Ne fayda... Yine de hâkim bey neticeye tesir etmiş.
***
Hâkimlerin üzerine çok gidilmemeli, bir iki üç tıp diyelim lütfen!
Ve fakat
Misak-ı Milli sınırlarımızda görmek istemediğimiz hareketler vuku bulunca çözüm önerilerimizi de sıralamak ihtiyacı hissediyoruz.
1- Hâkimler ve Savcılar Yüksek Kurulu’ndan (
HSYK),
Adalet Bakanı ve Müsteşarı çıksın, yerlerine
Hürriyet gazetesinden iki temsilci atansın. (Sonuç olarak onlar da hâkim-savcıların özlük işlerine bakıyor.)
2- Yabancı hâkim getirilsin. (Ama onları
Yargıtay ve
Danıştay seçsin.)
3- Gazetelere ve televizyonlara, hâkim yorumcuları atansın. Duruşma anları ve verilen kararlar ileri, geri sarılarak geceleri didiklensin.
4- Ergenekon ve Balyoz davalarında hâkimi aldatmaya yönelik hareketler serbest bırakılsın.

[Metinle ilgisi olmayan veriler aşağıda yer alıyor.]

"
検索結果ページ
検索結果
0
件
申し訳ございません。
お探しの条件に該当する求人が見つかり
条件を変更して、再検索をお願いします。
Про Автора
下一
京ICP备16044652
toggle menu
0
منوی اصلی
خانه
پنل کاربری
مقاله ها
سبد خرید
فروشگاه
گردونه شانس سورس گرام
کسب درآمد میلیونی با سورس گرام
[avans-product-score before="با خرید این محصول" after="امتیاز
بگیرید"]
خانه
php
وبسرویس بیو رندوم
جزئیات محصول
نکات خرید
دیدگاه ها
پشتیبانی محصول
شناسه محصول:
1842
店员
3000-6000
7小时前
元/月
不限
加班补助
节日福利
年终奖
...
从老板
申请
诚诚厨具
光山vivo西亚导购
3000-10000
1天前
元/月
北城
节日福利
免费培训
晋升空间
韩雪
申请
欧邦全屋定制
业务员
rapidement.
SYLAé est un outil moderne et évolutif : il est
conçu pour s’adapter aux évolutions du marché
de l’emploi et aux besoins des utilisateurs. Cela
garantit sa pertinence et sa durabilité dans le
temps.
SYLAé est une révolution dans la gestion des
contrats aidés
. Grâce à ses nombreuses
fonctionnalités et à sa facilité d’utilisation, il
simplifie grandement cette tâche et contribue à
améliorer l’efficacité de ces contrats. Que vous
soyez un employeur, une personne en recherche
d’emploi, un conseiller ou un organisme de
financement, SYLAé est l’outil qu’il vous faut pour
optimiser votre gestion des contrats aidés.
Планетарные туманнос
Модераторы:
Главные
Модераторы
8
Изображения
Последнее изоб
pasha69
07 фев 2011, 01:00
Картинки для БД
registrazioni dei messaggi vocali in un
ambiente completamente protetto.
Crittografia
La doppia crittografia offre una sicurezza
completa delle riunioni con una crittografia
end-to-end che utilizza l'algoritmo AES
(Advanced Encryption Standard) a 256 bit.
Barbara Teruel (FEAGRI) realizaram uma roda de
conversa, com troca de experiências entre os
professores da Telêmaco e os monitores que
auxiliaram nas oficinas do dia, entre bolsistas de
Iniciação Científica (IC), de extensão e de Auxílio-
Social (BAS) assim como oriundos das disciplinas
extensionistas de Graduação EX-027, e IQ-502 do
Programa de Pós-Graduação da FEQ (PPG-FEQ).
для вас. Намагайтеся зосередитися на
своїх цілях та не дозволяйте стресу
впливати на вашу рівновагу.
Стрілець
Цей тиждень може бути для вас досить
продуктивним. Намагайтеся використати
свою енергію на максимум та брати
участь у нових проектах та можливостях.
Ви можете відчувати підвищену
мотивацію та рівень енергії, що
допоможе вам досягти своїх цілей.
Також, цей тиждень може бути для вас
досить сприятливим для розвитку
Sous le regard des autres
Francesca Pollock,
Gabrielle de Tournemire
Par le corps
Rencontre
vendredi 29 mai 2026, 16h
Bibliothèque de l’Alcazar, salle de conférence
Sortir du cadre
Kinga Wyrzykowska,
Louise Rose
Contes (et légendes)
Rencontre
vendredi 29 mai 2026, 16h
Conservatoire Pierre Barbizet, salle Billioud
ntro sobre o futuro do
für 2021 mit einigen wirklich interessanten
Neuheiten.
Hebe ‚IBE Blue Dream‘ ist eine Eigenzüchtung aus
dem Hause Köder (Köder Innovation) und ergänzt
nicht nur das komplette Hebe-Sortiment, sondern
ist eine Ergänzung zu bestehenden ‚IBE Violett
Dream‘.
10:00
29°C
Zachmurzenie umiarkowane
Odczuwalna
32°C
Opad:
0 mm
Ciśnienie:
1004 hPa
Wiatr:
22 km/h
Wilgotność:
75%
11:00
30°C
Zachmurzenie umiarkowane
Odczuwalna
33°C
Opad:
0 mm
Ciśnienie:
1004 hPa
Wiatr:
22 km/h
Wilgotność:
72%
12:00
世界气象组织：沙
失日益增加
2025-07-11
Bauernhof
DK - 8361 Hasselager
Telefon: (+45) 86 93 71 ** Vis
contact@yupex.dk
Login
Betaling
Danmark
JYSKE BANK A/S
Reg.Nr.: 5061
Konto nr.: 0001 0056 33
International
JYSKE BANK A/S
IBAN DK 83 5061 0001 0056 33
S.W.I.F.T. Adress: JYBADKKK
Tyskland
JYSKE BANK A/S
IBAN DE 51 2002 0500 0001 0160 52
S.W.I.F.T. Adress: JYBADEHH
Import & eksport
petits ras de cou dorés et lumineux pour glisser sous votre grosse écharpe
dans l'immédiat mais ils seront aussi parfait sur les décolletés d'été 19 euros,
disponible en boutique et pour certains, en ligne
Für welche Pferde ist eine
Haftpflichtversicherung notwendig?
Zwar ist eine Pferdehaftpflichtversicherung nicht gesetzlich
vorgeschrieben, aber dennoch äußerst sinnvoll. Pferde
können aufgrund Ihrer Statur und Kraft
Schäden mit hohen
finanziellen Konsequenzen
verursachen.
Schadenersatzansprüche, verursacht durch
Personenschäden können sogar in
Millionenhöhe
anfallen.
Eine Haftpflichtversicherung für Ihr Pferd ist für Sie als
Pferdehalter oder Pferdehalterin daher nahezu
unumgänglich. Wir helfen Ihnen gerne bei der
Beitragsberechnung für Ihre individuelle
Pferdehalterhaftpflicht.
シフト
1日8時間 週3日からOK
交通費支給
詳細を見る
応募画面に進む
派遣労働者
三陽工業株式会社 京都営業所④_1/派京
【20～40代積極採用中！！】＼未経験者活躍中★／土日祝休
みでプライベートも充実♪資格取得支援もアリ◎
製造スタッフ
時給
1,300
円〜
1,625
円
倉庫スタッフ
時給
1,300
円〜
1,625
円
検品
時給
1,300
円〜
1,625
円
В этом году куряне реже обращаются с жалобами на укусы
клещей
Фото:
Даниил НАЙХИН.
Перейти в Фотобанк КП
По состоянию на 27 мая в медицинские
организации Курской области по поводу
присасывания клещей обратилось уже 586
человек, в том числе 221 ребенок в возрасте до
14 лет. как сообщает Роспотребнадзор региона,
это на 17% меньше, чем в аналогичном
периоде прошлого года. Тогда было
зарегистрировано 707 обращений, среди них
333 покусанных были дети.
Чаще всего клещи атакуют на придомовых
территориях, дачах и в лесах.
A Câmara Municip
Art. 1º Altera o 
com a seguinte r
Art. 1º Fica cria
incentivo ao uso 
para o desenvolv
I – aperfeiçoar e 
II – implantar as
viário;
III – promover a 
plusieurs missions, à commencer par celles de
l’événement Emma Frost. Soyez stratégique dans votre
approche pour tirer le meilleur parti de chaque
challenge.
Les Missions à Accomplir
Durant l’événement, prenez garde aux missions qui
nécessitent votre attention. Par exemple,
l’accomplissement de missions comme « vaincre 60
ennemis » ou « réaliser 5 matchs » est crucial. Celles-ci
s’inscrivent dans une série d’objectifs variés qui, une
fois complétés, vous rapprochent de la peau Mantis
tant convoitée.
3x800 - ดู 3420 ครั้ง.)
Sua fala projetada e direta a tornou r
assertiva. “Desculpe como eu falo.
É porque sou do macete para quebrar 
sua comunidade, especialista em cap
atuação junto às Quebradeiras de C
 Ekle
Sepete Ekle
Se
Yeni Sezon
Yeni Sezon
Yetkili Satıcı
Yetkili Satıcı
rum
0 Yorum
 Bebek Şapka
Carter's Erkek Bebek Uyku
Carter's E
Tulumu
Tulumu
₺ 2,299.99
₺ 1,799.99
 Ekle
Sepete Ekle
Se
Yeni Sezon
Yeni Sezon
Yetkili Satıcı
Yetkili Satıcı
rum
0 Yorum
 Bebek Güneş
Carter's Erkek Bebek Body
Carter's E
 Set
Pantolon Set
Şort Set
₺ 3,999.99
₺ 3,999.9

5- Bütün tutuklama kararlarında son söz Yargıtay Başsavcısı’nın olsun.
***
Böylece hâkimler hakkında yorum yapmadığımız bir haber analizin daha sonuna geldik.
Sonuç olarak şunu diyoruz: Valla zor maç olacak ama kazanmayı bileceğiz. Önemli olan gazete olarak bizim gol atmamız değil takımın kazanması...
***
(Bu yazı 28 şubat
pazar günkü Hürriyet’in “Balyoz Hâkimi Rekor Kırdı” manşetini ölümsüzleştirmek için yazılmıştır.)